State Bank of India (SBI) Stock Analysis | Q2FY21 Results Analysis3 min read
State Bank of India Stock Analysis | How were SBI's latest (Q2FY21) results?
SBI Q2FY21 Results Analysis
State Bank of India (SBI) is the largest bank in India and recently declared its Q2FY21 results. Bank’s standalone net profit jumped 52% on YoY basis and 9% on QoQ basis. Let us do a results analysis of quarterly results of SBI Bank.
SBI Quarterly Performance Review
State Bank of India Q2FY21 Results
- Bank posted muted interest income growth of ~4% on YoY basis , however its interest expenses declined by 2.7% owing to lower interest rate.
- This has led to healthy growth in Net Interest Income(NII) of ~15% YoY and 5.8% QoQ.
- Non-Interest Income has remained flat over YoY, however Net total income grew at a healthy rate of ~11% on YoY and 6% on QoQ basis.
- As moratorium period has ended, COVID-19 related provisions have declined significantly by 87% on QoQ basis.
- This has led to total provisions and contingencies declining by 23% and 19% on YoY and QoQ basis respectively.
- However, the exact impact of moratorium on asset quality is still unknown and these provisions can increase going ahead.
- Reduced provisions has led to robust growth in PBT and hence in net profit on YoY basis.
Balance Sheet Summary
- SBI’s balance sheet has increased by 13% on YoY basis.

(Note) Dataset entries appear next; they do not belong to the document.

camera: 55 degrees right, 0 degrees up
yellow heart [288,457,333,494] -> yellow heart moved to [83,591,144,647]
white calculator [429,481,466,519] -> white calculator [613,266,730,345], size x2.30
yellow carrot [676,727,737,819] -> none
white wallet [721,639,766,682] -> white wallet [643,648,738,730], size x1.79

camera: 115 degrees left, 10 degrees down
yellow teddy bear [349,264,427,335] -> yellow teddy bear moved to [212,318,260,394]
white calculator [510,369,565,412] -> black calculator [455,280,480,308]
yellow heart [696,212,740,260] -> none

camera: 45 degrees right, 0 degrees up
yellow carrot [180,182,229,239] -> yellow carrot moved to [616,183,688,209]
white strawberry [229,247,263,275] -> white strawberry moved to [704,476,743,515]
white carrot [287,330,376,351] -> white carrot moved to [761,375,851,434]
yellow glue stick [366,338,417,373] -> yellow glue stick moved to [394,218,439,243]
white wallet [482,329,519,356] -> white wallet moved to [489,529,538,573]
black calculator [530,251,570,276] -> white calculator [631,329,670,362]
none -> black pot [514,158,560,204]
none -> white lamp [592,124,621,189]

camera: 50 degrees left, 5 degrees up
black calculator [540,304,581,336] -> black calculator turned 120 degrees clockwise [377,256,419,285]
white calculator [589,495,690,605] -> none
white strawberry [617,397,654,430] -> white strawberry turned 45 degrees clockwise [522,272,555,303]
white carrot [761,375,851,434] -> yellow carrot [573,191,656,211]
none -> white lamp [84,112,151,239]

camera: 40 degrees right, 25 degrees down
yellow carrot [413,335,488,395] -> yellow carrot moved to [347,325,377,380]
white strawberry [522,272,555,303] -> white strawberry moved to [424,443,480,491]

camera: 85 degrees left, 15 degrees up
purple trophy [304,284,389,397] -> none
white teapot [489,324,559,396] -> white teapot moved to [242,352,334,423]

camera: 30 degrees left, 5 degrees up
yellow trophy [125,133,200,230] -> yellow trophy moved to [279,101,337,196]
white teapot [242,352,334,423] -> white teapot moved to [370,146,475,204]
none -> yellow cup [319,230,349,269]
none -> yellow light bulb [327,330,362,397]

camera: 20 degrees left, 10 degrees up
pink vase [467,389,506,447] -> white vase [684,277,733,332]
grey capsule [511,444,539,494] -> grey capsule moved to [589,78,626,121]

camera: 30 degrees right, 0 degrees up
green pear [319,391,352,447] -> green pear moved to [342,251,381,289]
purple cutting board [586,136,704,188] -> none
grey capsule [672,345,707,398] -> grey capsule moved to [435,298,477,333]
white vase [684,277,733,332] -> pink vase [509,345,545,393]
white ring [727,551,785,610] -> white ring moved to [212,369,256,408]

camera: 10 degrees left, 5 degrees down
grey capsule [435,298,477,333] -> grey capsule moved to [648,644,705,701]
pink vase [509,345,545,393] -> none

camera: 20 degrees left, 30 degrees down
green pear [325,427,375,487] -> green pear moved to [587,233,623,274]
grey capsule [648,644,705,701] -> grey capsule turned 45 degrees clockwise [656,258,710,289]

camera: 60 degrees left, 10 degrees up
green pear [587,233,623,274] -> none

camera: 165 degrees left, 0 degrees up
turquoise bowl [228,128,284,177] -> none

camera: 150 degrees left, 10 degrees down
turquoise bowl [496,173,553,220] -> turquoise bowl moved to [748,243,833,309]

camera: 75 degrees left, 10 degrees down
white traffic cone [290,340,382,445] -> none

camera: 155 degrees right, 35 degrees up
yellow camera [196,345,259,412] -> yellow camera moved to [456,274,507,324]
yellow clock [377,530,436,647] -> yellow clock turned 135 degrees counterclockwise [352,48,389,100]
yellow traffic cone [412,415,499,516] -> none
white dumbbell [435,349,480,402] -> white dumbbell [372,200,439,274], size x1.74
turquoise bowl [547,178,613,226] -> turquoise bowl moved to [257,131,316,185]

- Bank has decent growth in gross advances of 6% on YoY basis , whereas there is a strong deposits growth of ~14% YoY.
- Borrowings have reduced mainly due to increase in deposits and reserves have increased on YoY basis due to robust profitability.
Deposits Mix (%)
- Bank’s deposits – both timed and CASA (current and savings) have shown healthy growth.
- Bank’s current CASA and term deposit mix is 55:45
- Domestic retail personal loans have grown by ~15% YoY , however there is sluggishness in corporate and SME lending.
- Majority (~60%) of the retail personal loans are home loans, which are secured (mortgage backed loans).
- Overall advances mix for this quarter is as shown below:
- As seen here, retail personal and agri-loans have a major share in advances mix.
- Also from the overall 38% personal loan book , ~23% of the loan book accounts for home loans.
- As of Sept’20, Bank’s gross NPAs are at ~5.3% and Net NPAs at 1.6%.
- Bank is able to reduce its NPAs over the past few quarters.
- This has led to provision coverage ratio increasing to 88.2% in Sept’20.
- However, the actual impact of moratorium is yet to unfold and there is a possibility of surge in NPAs in upcoming quarters.
- Bank is able to increase its Net Interest Margin (NIM) despite continuously increasing cost to income ratio.
- Bank has strong CASA ratio at 45.4% and is increasing over the past few quarters.
- Capital Adequacy Ratio (CAR) of the bank is also strong at 14.72% as against the regulatory requirement of 9% for a PSU bank.